Musik, Pendidikan dan Demokrasi7 min read

Musik, Pendidikan dan Demokrasi

Telah sejak lama, banyak para pemerhati dunia pendidikan maupun para ilmuwan modern menyatakan pentingnya musik bagi kesehatan mental dan psikologis manusia tidak terkecuali bagi anak-anak. Berdasarkan penelitian, musik mampu memberikan pengaruh positif bagi perkembangan kecerdasan terutama pada periode golden age bahkan ketika anak semasih dalam kandungan. Bahkan lebih jauh lagi, musik juga dinilai berpengaruh positif bagi tumbuhan dan hewan.

Musik sendiri berasal dari kata mousike, merupakan hasil karya seni yang awalnya merujuk kepada para Mousa yakni 9 anak-anak Zeus dengan Mnemosyne (dewi ingatan) dan kemudian dikenal sebagai dewi-dewi pelindung seni, sedangkan kata mousa sendiri berarti “kata-kata yang dinyanyikan”. Berdasarkan pengertian tersebut, musik sejatinya memiliki arti luas yang meliputi banyak karya seni dan sastra seperti puisi, drama, dongeng dan juga teatral (tragedi dan komedi) karena didalamnya mengandung 3 komposisi dasar yakni lirik (logou), intonasi (harmonia) dan ritme (ruthmos).

Dikarenakan luasnya ruang lingkup tersebut, musik dalam pandangan Platon masih harus dipilah dan ditelusuri hingga ke dasarnya untuk menemukan musik ideal bagi manusia.

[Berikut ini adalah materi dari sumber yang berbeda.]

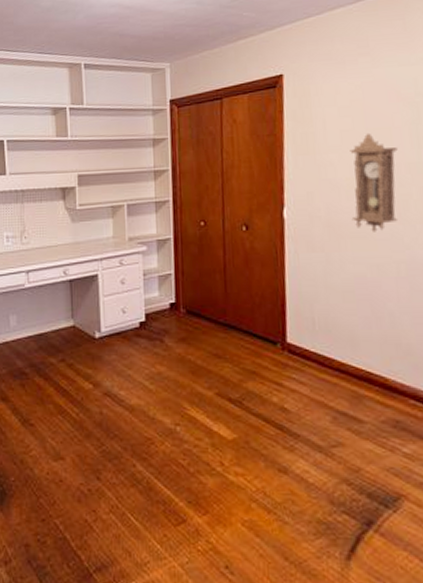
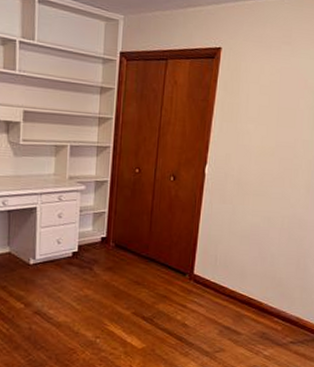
pendulum clock: present [350,132,398,232] -> none [256,111,298,192]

Tidak semua jenis musik dan harmonia termasuk pula alat musiknya yang dapat digunakan karena kesemuanya dapat mempengaruhi jiwa seseorang. “and is it not for this reason, Glaucon, said I, that education in music (mousike) is most sovereign, because more than anything else rhythm and harmony find their way to the inmost soul and take strongest hold upon it, bringing with them and imparting grace” (The Republic, 410d).

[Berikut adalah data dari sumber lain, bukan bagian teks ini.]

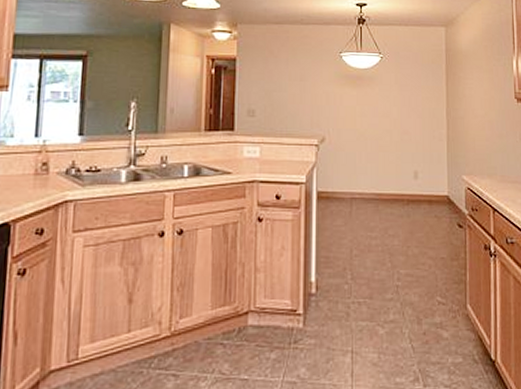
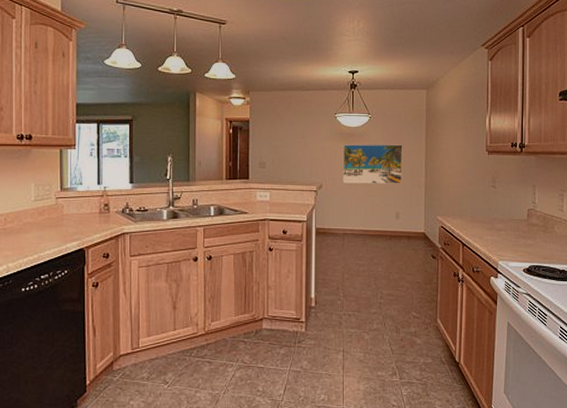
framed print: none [349,89,421,137] -> present [342,144,403,184]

Syair atau lirik yang mengimitasi perilaku loyo, penuh keluh kesah dan meratapi kesedihan tentu saja tidak cocok bagi manusia apalagi bagi calon pemimpin sebuah polis. Demikian pula halnya dengan harmoni musik yang terlalu santai dengan lirik yang berisikan hasrat keduniawian haruslah ditolak, termasuk pula komposisi musik yang kompleks atau cadas pun tidak serta merta dapat diterima. Semua komponen musik haruslah diseleksi bagi proses pembentukan karakter pemimpin yang terampil dikala damai ataupun ditengah medan laga.

Sayangnya saat ini kita dihadapkan dengan kenyataan yang miris. Dunia pendidikan Indonesia tampak kehilangan fokus dan menjauh dari upaya pembentukan karakter peserta didik yang sesuai dengan budaya Indonesia sendiri. Kesadaran bahwa kita sedang tertinggal jauh dari perlombaan antar negara di zaman modern melahirkan upaya mengglobalkan dan menginternasionalkan pendidikan dalam negeri dengan merintis Sekolah Berstandar Internasional (RSBI) melalui UU no 20 tahun 2003, tepat tahun ke-5 perjalanan era reformasi.

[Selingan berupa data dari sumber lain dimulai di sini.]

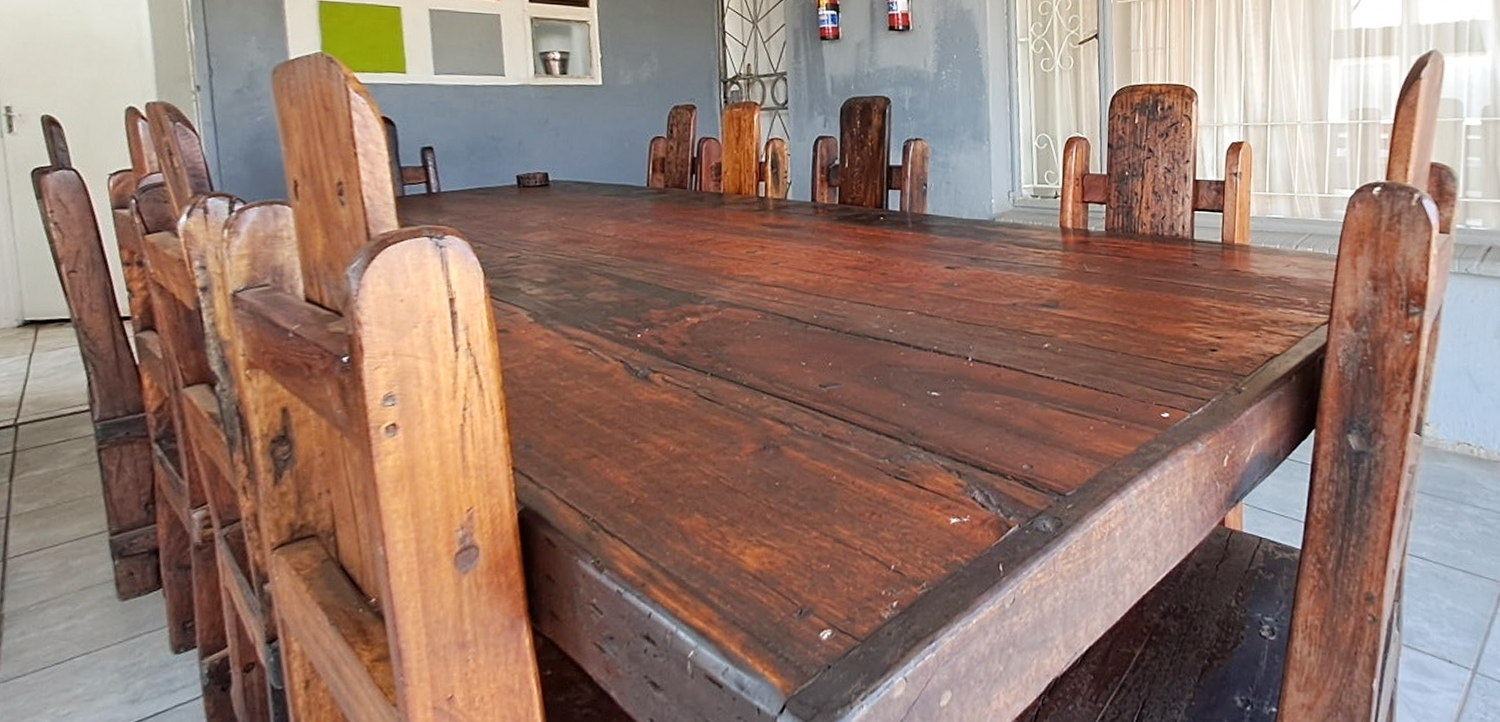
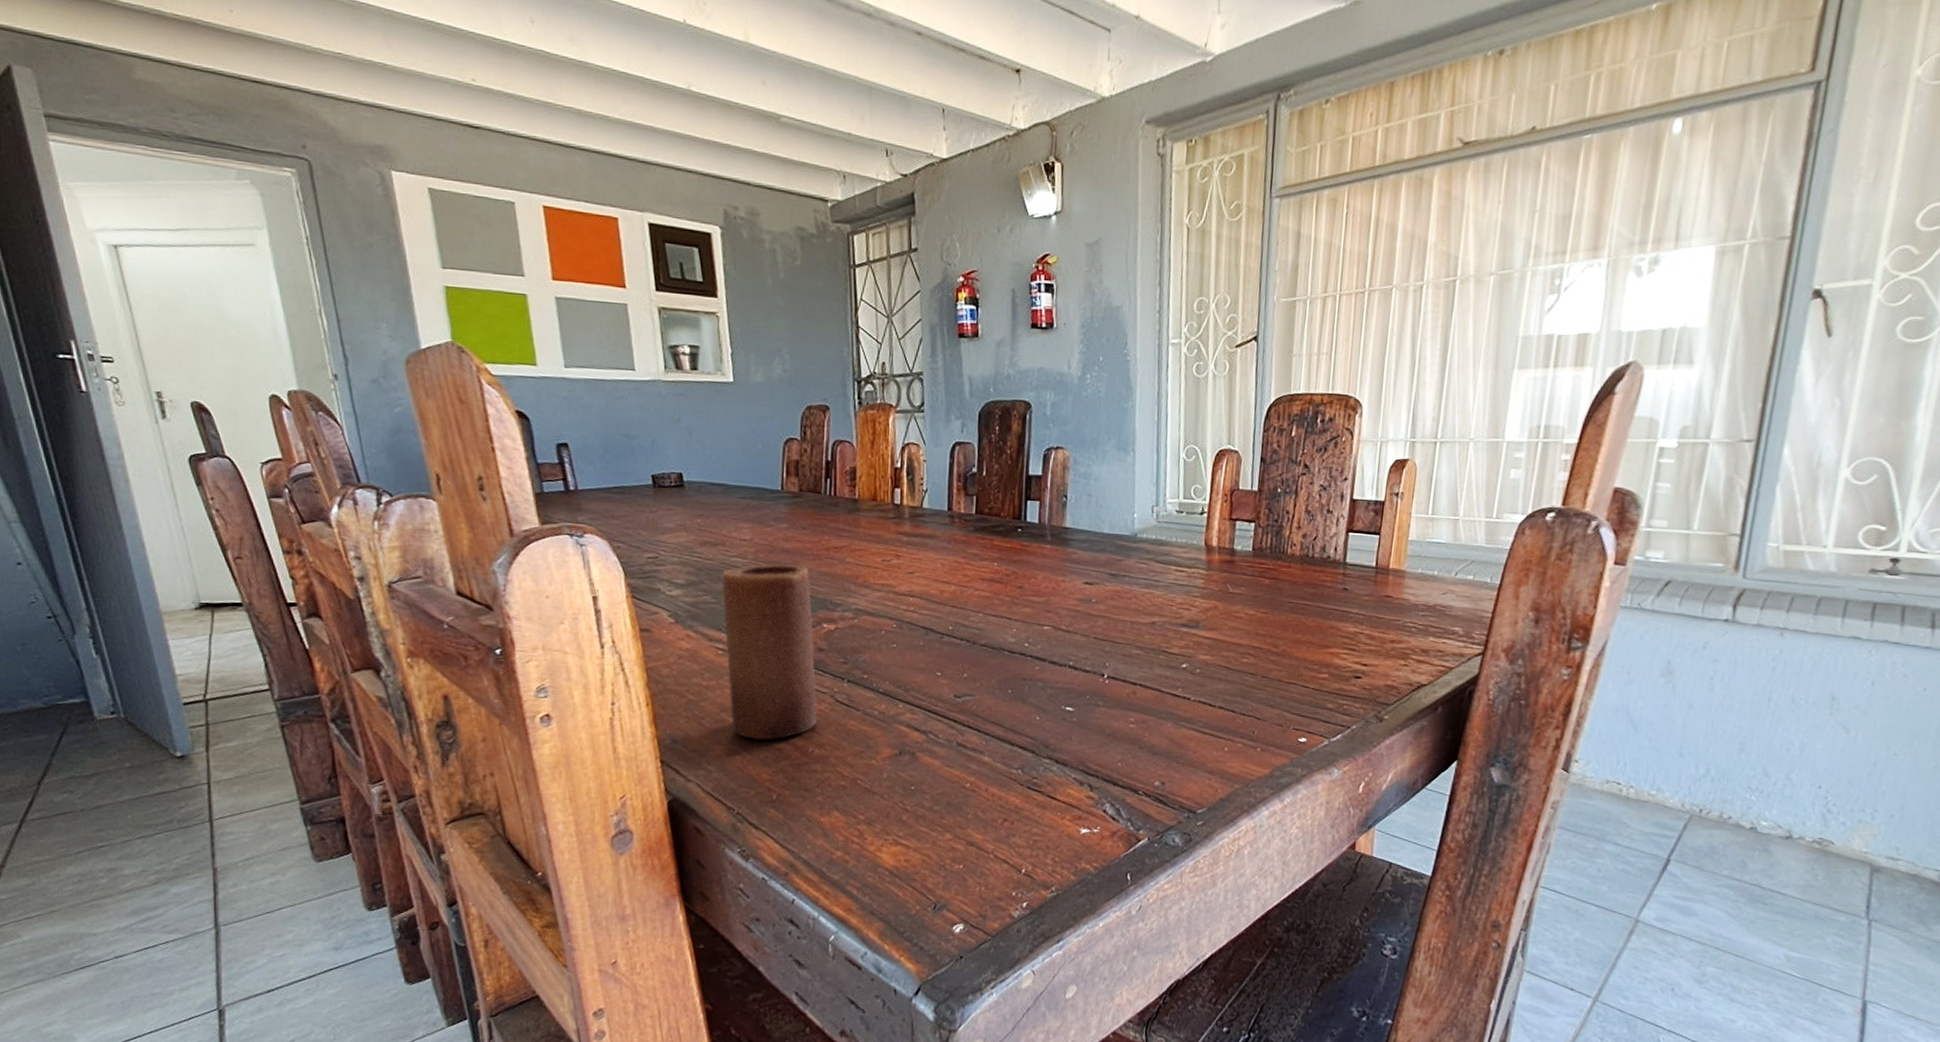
candle: none [584,259,680,441] -> present [722,564,818,740]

Sekolah-sekolah modern yang menggunakan bahasa asing sebagai bahasa pengantar, tumbuh subur dengan biaya yang mahal dan hanya bisa dinikmati oleh masyarakat kaya. Begitu pula, yang tak kalah penting adalah kehadiran sekolah-sekolah berbasis agama yang menawarkan pendidikan yang rigid dan hitam-putih, yang akhirnya melahirkan sikap ekslusif dan monoton termasuk mengharamkan musik didalamnya.

Sejak itu, pendidikan menjadi semacam bisnis yang menguntungkan banyak pihak baik secara materiil maupun non materiil. Semangat ekslusivitas dalam beragama tumbuh subur menjamur berhimpitan dengan semangat liberalisasi dan komersialisasi dunia pendidikan. Akibatnya segregasi masyarakat terjadi karena jomplangnya kualitas pendidikan. Model pendidikan (apalagi sejak tingkat sekolah dasar) tersebut sangatlah mengkhawatirkan bagi masa depan bangsa ini sendiri.

Dapat kita bayangkan bahwa nilai-nilai yang dicangkokkan sejak dini tersebut pada akhirnya akan menjadi perilaku sosial saat mereka dewasa, diantaranya pasti akan ada yang menjadi pemimpin masyarakat. Dimasa depan, akan sangat sulit bagi kita mengelola kebhinekaan, asas-asas Pancasila pun bisa saja menguap, jika kita acuh dengan model pendidikan yang sedang berjalan.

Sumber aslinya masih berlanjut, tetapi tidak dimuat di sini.